Kiko brązowa kredka do oczu - kolor kredki bardzo ciekawy - czekoladowy brąz lekkim połyskiem, ale bez brokatu, dla mnie to idealny odcień kredki do oczu. Formuła kredki była żelowa, zastygająca, wodoodporna, zdecydowanie warta ponownego zakupu.
Zużyłam także słynną konturówkę do ust od Charlotte Tilbury w odcieniu klasyka, czyli Pillow Talk - to była akurat mini wersja - ale bardzo wydajna. Konturówka była mięciutka, zastygająca i stanowiła świetną bazę pod pomadki, błyszczyki, ale też dobrze spisywała się jako samodzielny produkt do ust, bo była bardzo trwała.
Hean Lip Cryon - niekoniecznie u mnie się spisała ta pomadka, bo była w odczuciu dość tępa, kolor ładny, śliwkowy, ale niestety ta konsystencja troszkę mało komfortowa. Tak ogólnie nie była to zła pomadka, bo i zapach ładny i trwałość, wygodna forma - wykręcana, ale raczej do niej nie wrócę.
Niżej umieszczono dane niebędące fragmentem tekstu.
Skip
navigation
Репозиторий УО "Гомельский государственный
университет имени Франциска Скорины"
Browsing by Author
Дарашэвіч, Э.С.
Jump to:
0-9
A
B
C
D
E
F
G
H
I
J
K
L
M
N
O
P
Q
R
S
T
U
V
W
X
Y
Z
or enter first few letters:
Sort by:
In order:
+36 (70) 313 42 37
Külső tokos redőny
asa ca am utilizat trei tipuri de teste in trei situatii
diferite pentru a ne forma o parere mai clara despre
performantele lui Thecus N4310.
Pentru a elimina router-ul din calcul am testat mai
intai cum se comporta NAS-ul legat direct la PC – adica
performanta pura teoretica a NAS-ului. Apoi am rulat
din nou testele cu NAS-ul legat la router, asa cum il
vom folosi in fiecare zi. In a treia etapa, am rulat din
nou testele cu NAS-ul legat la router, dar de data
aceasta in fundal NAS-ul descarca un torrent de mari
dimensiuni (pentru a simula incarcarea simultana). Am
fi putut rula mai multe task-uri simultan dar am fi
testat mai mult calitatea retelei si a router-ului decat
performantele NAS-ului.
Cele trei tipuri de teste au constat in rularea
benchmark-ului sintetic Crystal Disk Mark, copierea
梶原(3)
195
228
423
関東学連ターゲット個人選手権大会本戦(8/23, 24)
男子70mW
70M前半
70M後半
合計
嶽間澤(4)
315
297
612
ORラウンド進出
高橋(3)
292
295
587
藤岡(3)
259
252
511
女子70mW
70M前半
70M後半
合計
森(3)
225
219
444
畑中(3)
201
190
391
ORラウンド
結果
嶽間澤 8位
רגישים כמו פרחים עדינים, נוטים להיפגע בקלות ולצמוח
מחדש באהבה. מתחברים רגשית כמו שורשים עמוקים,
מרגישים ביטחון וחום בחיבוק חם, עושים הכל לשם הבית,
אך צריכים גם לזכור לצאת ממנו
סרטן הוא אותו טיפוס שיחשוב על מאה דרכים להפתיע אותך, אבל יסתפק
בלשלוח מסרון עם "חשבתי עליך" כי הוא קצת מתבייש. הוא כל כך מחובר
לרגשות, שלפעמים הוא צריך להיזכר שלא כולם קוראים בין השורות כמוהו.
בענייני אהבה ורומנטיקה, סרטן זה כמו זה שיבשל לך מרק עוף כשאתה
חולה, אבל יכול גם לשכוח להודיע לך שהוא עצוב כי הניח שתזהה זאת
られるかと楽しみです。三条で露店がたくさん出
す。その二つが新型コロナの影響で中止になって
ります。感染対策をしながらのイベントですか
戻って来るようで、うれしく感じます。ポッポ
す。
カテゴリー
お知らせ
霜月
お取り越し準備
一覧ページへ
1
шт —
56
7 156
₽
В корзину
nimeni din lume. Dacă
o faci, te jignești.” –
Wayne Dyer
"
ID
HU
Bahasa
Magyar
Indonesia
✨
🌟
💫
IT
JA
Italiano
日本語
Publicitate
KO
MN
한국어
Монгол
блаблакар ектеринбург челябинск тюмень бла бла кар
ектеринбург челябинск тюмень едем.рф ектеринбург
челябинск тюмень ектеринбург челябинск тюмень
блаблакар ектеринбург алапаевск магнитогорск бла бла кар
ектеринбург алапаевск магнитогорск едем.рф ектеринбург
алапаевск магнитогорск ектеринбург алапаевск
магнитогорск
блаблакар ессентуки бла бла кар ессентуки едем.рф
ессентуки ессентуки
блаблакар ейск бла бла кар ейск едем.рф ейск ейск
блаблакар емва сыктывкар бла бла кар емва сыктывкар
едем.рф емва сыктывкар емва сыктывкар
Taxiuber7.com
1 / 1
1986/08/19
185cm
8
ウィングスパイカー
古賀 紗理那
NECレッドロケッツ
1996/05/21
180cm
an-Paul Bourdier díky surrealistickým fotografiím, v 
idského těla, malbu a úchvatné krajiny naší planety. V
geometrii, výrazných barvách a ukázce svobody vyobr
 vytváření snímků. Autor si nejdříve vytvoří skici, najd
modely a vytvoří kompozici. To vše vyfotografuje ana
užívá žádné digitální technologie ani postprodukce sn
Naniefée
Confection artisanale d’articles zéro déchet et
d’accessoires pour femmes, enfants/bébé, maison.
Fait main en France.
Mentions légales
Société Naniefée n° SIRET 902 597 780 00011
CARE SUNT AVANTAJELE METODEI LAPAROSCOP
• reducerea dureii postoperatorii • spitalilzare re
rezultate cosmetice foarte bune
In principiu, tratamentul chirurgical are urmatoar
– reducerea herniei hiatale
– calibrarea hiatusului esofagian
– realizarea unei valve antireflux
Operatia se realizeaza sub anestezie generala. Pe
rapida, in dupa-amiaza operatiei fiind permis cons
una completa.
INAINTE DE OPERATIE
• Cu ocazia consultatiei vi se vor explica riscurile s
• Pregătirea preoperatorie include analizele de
Real Techniques gąbka - miałam kiedyś wersję pomarańczową gąbeczki tej marki, więc spodziewałam się po niem podobnej jakości. Niestety zawiodłam się, bo uważam, że inne gąbki, nawet z biedronkowej marki są bardziej trwałe niż ta, którą mi popękała i pokruszyła się dosłownie po miesiącu użytkowania...

Claresa Hi Cover Lover korektor w odcieniu Medium - świetny kosmetyk! Długo używałam zamiennie dwóch ulubionych korektorów: Catrice Liquid Camuflage i Maybelline Age Rewind, ale ten jest równie dobry. Korektor jest bardzo płynny, co za tym idzie lekki, ale mocno kryje i jest bezzapachowy. Ląduje więc w moim serduszku jako kolejny korektor na liście do kupienia.

Paese Hydrobase under makeup - nawilżająca baza pod makijaż

Była to bardzo przyjemna baza pod makijaż, lekko chodząca, czuć było, że skóra ją wpija. Czy przedłużała makijaż? Raczej nie zauważyłam, ale zdecydowanie bardzo dobrze nawilżała i nie było mowy o suchych skórkach.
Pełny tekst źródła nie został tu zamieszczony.